Three Questions India Must Ask
Before we commercialise sleep tourism, we must confront uncomfortable questions:
- Can a nation that glorifies exhaustion ethically sell sleep as a premium experience?
- Will sleep tourism challenge toxic work culture — or merely profit from its consequences?
- Can recovery be made universal — or will it remain another privilege of the high salaried class?
Without these reflections, we risk building a lucrative industry that does nothing to heal the society from which it emerged.

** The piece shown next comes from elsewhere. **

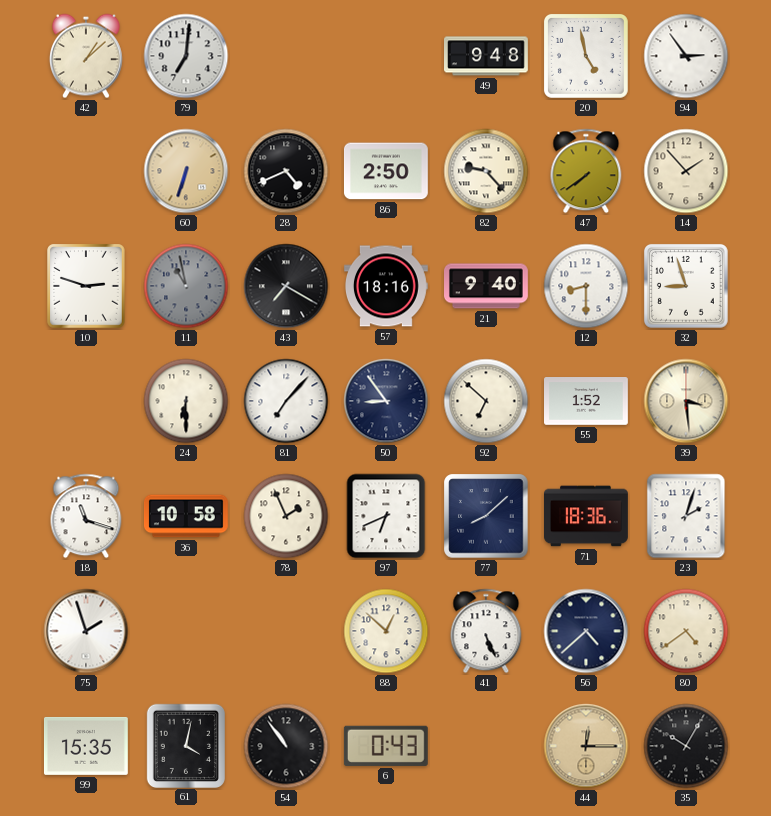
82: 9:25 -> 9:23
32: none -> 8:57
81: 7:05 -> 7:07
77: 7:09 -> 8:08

What Real Leadership Would Look Like
Corporate reform matters as much as tourism strategy. If we want a nation’s citizens to lead their lives with good wellbeing, we need systems that honour boundaries: true weekends, outcome-based work instead of constant online presence, and HR policies that treat rest as a right, not indulgence. Recovery cannot be outsourced to resorts.
For tourism planners, the challenge is storytelling. India must learn to position itself not just as a land of monuments and beaches, but as a land where one can breathe, slow down, and feel time again. That requires destinations built around stillness, community meals, low-stimulus design, and environments where sleep comes not from exhaustion — but from ease.
The tragedy is not that India is tired. The tragedy is that tiredness has become ordinary, even celebrated.When sleep must be bought, something fundamental has been lost.As a nation with 4th largest GDP in the world, we might also ask a quieter question — can a nation that never sleeps truly progress, or does progress require something far softer: the right to close our eyes?